The economy has been the No. 1 issue for the 2012 campaign, so the CBS News/National Journal debate was a rare opportunity to hear the candidates explain how they would handle the job as commander in chief.
The candidates made no major stumbles at the 90-minute gathering, but their deep differences were reflected, such as how quickly to bring U.S. troops home from Afghanistan, whether Pakistan deserves U.S. assistance, and if waterboarding should be brought back for terrorism suspects.
None of the eight candidates has much foreign policy experience, save for former U.S. Ambassador to China Jon Huntsman, but they all criticized Democratic President Barack Obama, whom they want to replace in the 2012 election.

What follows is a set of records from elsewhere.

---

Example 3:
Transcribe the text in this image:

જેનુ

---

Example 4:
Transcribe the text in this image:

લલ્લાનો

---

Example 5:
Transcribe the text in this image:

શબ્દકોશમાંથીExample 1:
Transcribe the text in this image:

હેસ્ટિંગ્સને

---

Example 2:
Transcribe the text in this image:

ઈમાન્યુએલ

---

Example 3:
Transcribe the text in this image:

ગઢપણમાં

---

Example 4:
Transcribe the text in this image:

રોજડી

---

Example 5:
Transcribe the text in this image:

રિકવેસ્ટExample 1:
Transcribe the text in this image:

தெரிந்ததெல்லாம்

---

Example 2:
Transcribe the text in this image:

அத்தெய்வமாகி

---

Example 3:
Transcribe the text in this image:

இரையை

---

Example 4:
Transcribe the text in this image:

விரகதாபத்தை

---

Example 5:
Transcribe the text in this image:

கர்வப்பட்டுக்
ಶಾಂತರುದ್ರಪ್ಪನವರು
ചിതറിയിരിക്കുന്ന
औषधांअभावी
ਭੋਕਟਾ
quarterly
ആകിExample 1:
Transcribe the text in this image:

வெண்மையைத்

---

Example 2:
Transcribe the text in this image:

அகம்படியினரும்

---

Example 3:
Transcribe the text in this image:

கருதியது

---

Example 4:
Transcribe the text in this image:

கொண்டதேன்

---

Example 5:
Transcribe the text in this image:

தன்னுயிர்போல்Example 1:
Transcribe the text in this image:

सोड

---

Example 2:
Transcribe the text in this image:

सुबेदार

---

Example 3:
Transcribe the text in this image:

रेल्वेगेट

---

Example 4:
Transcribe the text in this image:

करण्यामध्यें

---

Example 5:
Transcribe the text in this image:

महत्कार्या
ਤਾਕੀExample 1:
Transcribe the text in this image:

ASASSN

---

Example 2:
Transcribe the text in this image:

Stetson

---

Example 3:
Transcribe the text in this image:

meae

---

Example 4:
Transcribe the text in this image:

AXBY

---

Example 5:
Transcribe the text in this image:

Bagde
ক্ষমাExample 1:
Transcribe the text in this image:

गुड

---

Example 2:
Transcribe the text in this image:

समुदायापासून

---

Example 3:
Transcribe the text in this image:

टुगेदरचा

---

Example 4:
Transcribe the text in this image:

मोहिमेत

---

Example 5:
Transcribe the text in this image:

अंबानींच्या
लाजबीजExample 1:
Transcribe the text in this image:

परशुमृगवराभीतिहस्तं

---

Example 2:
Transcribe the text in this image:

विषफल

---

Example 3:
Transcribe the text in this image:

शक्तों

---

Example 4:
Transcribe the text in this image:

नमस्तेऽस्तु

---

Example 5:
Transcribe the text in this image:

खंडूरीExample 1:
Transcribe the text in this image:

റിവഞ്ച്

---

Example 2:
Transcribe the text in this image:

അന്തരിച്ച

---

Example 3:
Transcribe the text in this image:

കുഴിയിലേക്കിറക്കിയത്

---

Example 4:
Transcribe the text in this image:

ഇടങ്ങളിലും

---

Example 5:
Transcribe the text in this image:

Former Massachusetts Governor Mitt Romney laid out in stark terms what he would do about Iran's alleged pursuit of nuclear weapons.
Romney said he would pursue tough economic sanctions and make clear the United States would be willing to go to war to stop Iran from getting a nuclear weapon.
"Look, one thing you can know and that is if we re-elect Barack Obama, Iran will have a nuclear weapon. And if we elect Mitt Romney, if you elect me as the next president, they will not have a nuclear weapon," he said.
The U.N. nuclear watchdog, the International Atomic Energy Agency, reported on Tuesday that Iran appeared to have worked on designing an atomic bomb and may still be conducting secret research related to building such weapons. Iran says its nuclear ambitions are limited to peaceful electricity generation.
Businessman Herman Cain, happy to be talking about something other than sexual harassment allegations that have dogged him recently, said the only way to stop Iran from a nuclear weapon was through economic means, squeezing Tehran through sanctions and boosting Iran's opposition movement.
Former U.S. House of Representatives Speaker Newt Gingrich, who came to Spartanburg riding a new wave of support as the conservative alternative to the more moderate Romney, declared he would launch covert operations within Iran in order to be able to deny them later.
Texas Governor Rick Perry might have been the biggest winner at the Wofford College debate simply by surviving it with no major stumbles, after he famously forgot one of the three government agencies he would eliminate at the previous debate on Wednesday.
When CBS News moderator Scott Pelley said he had thought a lot about Perry's answer that night, Perry drew laughs from the audience with the droll reply, "I have too."
Perry was asked how he would handle nuclear-armed Pakistan, a rebellious U.S. ally angered by the secret mission that killed al Qaeda leader Osama bin Laden last May. Perry said he would look at whether to eliminate U.S. aid to Pakistan.
"They don't deserve our foreign aid that they're getting, because they're not being honest with us. American soldiers' lives are being put at jeopardy because of that country," Perry said.
While Gingrich said the idea "makes perfect sense," longshot candidate Rick Santorum, a former U.S. senator, was adamantly opposed.
"Pakistan is a nuclear power," Santorum said. "We cannot be indecisive about whether Pakistan is our friend. They must be a friend."
On Afghanistan, Romney quibbled with Obama's decision to bring thousands of U.S. troops home from Afghanistan next September instead of December 2012, while Huntsman said flatly it was time to bring them home now in order to use the money to rebuild the U.S. economy.
"I don't want to be nation building in Afghanistan when this nation so desperately needs to be built," Huntsman said.
There was a split over whether to reinstitute the use on terrorism suspects of waterboarding, a stimulated drowning technique that critics call torture.
Romney, U.S. Representative Michele Bachmann and others said they would support waterboarding because they believed it had elicited valuable intelligence in the past, while Huntsman and Representative Ron Paul called it counterproductive and immoral.